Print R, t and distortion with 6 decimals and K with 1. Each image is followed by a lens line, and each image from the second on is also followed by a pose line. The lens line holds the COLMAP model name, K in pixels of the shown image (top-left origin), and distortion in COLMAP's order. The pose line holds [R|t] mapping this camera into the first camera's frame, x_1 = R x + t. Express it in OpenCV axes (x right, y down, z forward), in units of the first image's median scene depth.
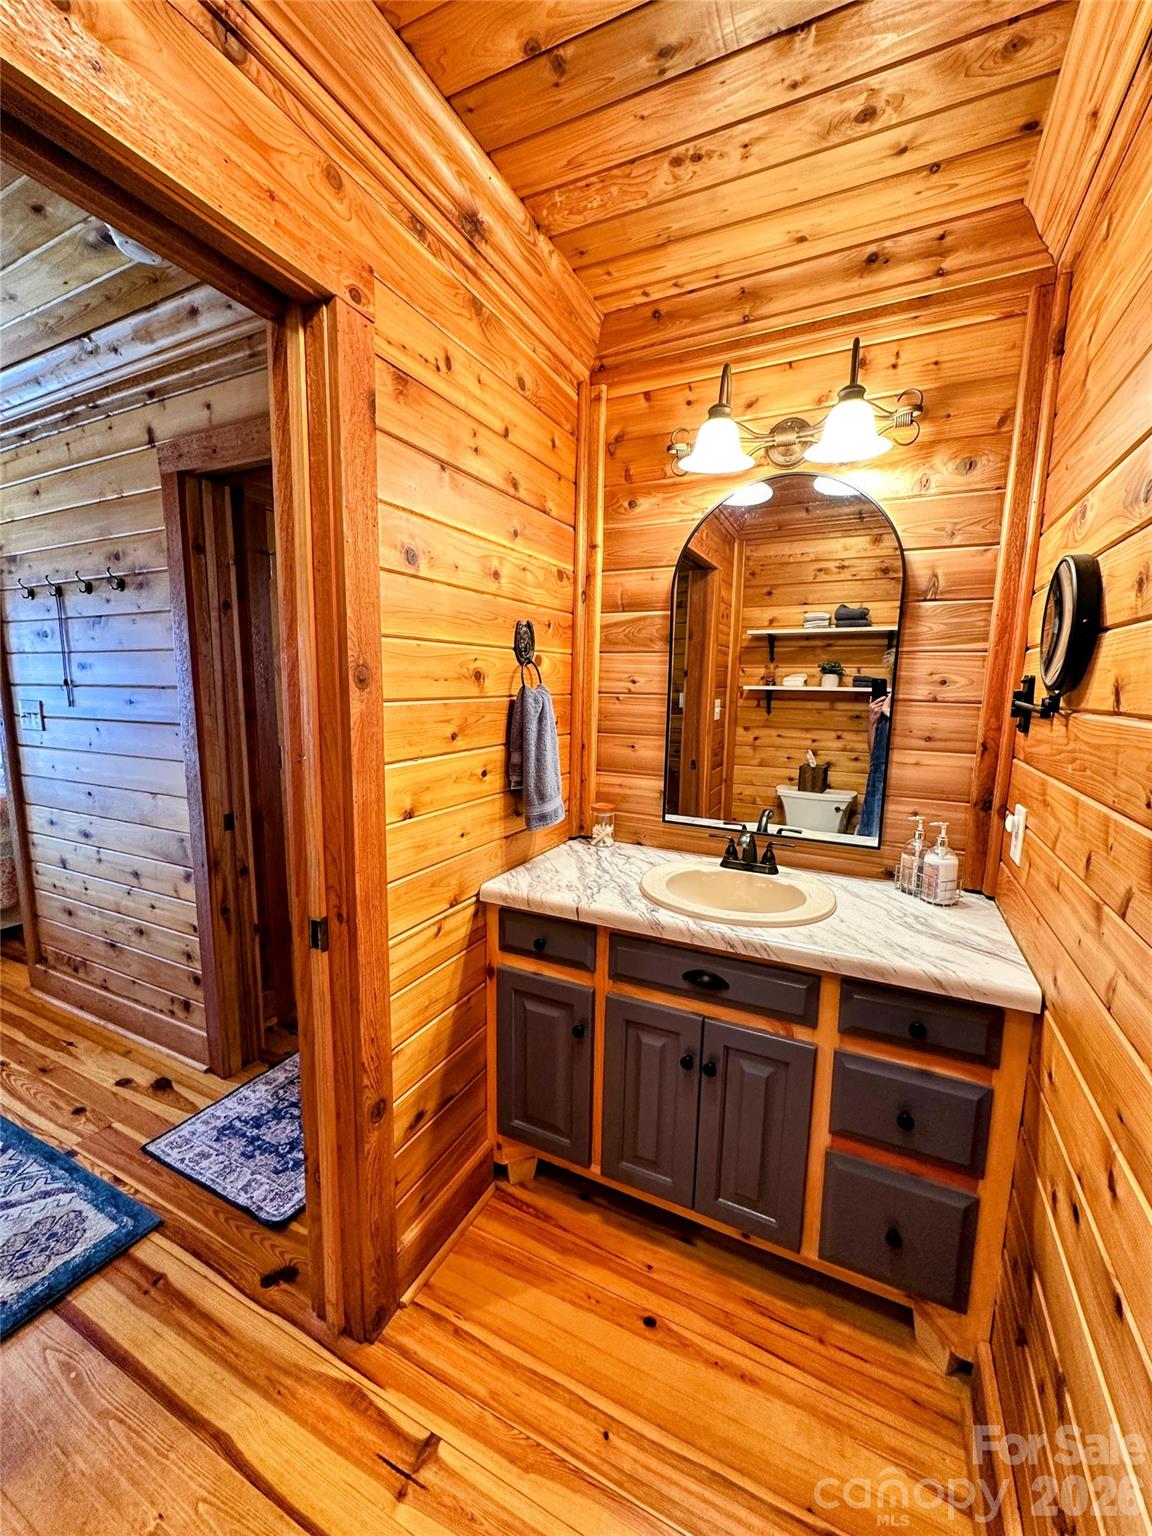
lens RADIAL K [[614.8, 0, 571.2], [0, 614.8, 764.6], [0, 0, 1]] dist [-0.001066, -0.000036]
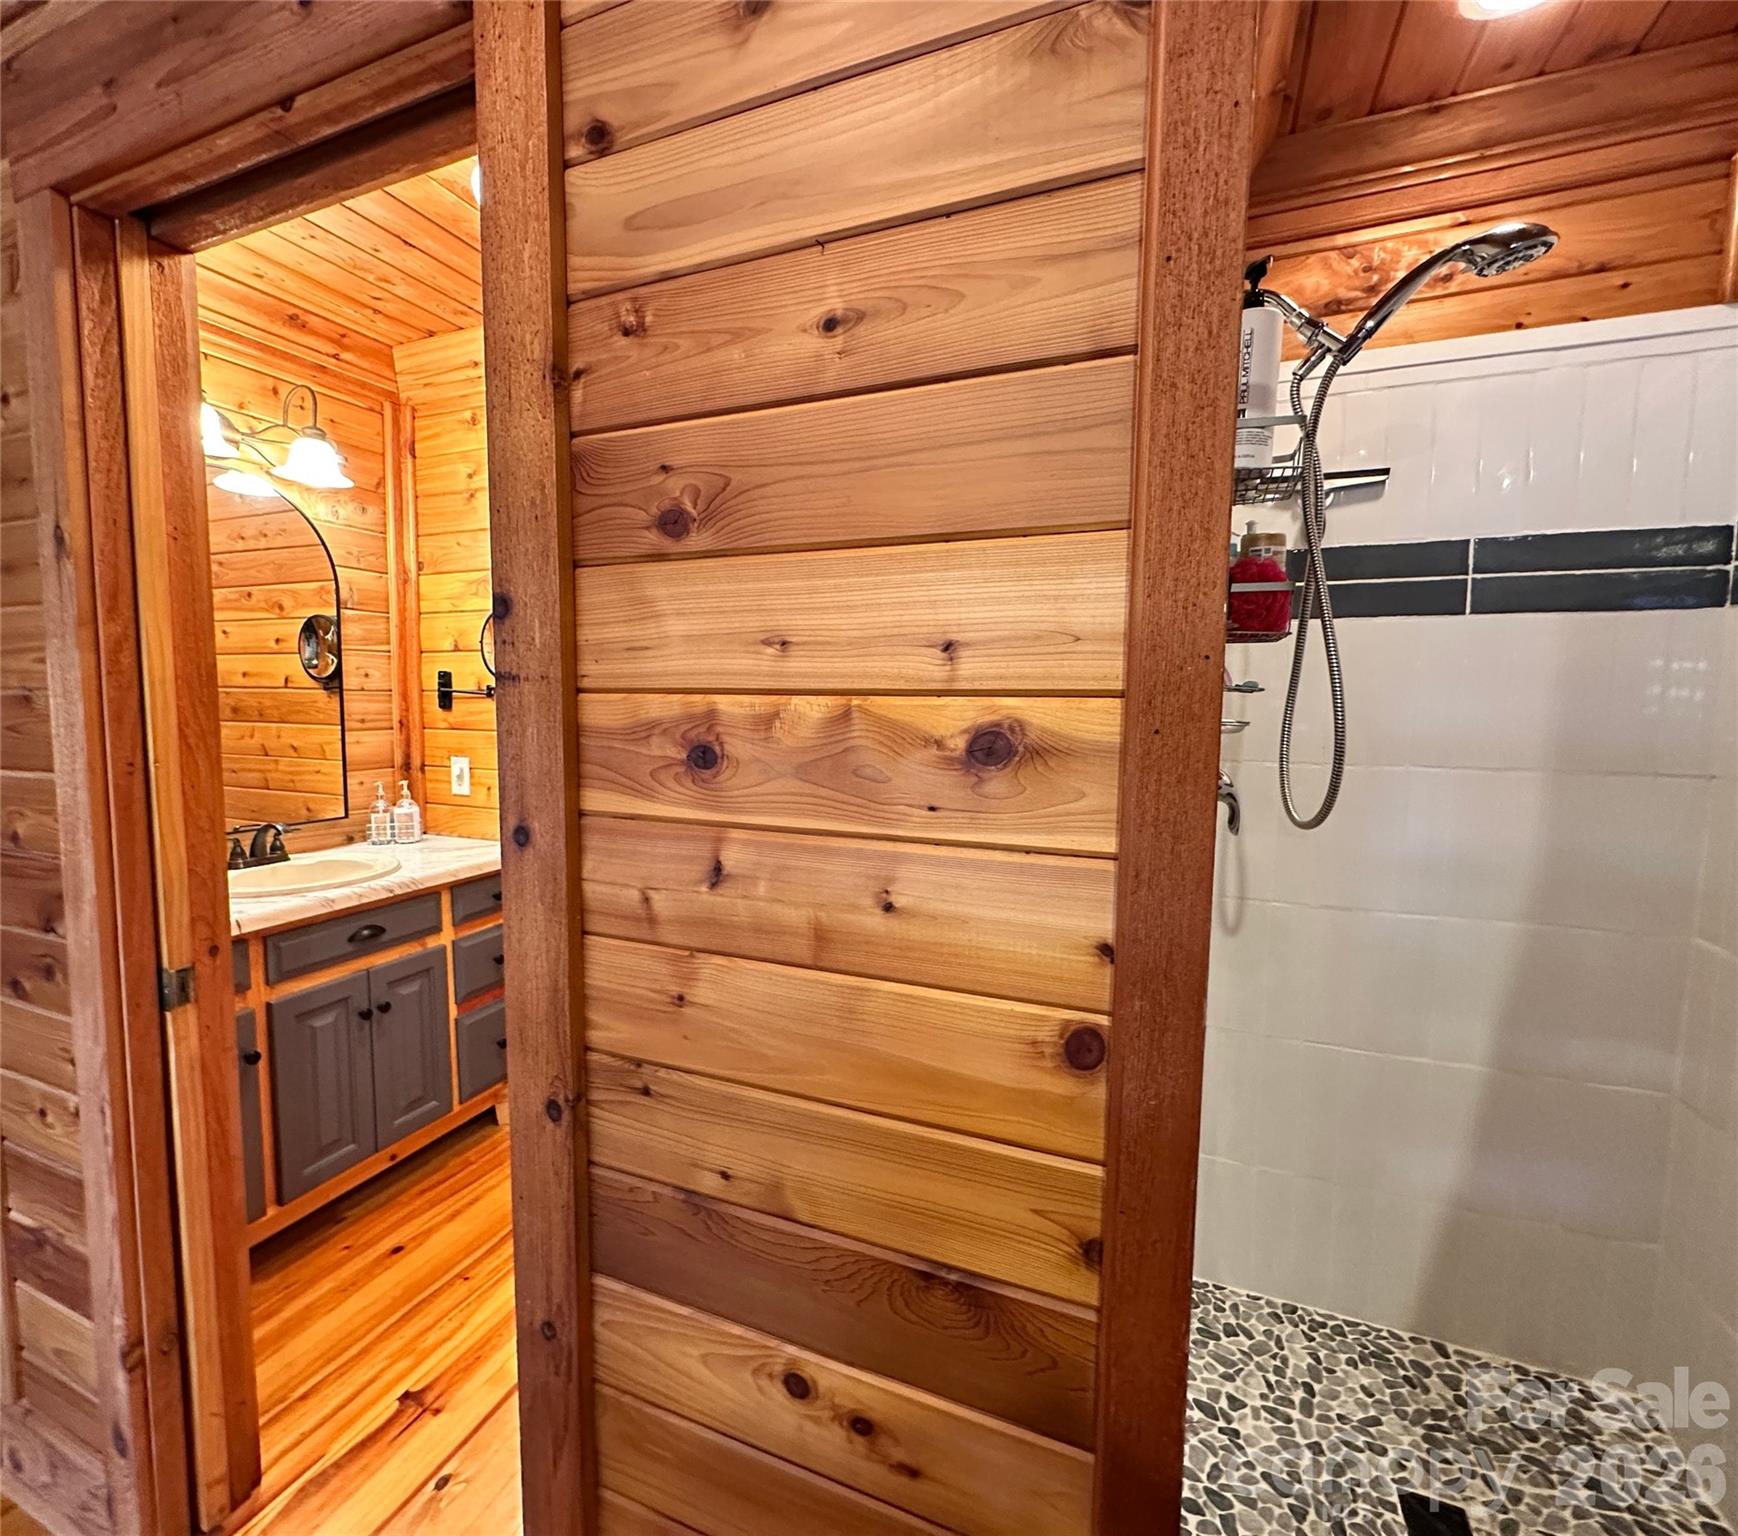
lens RADIAL K [[790.9, 0, 861.5], [0, 790.9, 762.0], [0, 0, 1]] dist [-0.000944, -0.000147]
pose [[-0.074108, -0.101681, 0.992053, -1.205808], [0.131896, 0.985050, 0.110816, -0.004635], [-0.988490, 0.139060, -0.059589, 0.130782]]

# # # #

● Exercise goal: Make an exact copy of the listing above, omitting the pictures.

● Answer to the exercise:
Print R, t and distortion with 6 decimals and K with 1. Each image is followed by a lens line, and each image from the second on is also followed by a pose line. The lens line holds the COLMAP model name, K in pixels of the shown image (top-left origin), and distortion in COLMAP's order. The pose line holds [R|t] mapping this camera into the first camera's frame, x_1 = R x + t. Express it in OpenCV axes (x right, y down, z forward), in units of the first image's median scene depth.
lens RADIAL K [[614.8, 0, 571.2], [0, 614.8, 764.6], [0, 0, 1]] dist [-0.001066, -0.000036]
lens RADIAL K [[790.9, 0, 861.5], [0, 790.9, 762.0], [0, 0, 1]] dist [-0.000944, -0.000147]
pose [[-0.074108, -0.101681, 0.992053, -1.205808], [0.131896, 0.985050, 0.110816, -0.004635], [-0.988490, 0.139060, -0.059589, 0.130782]]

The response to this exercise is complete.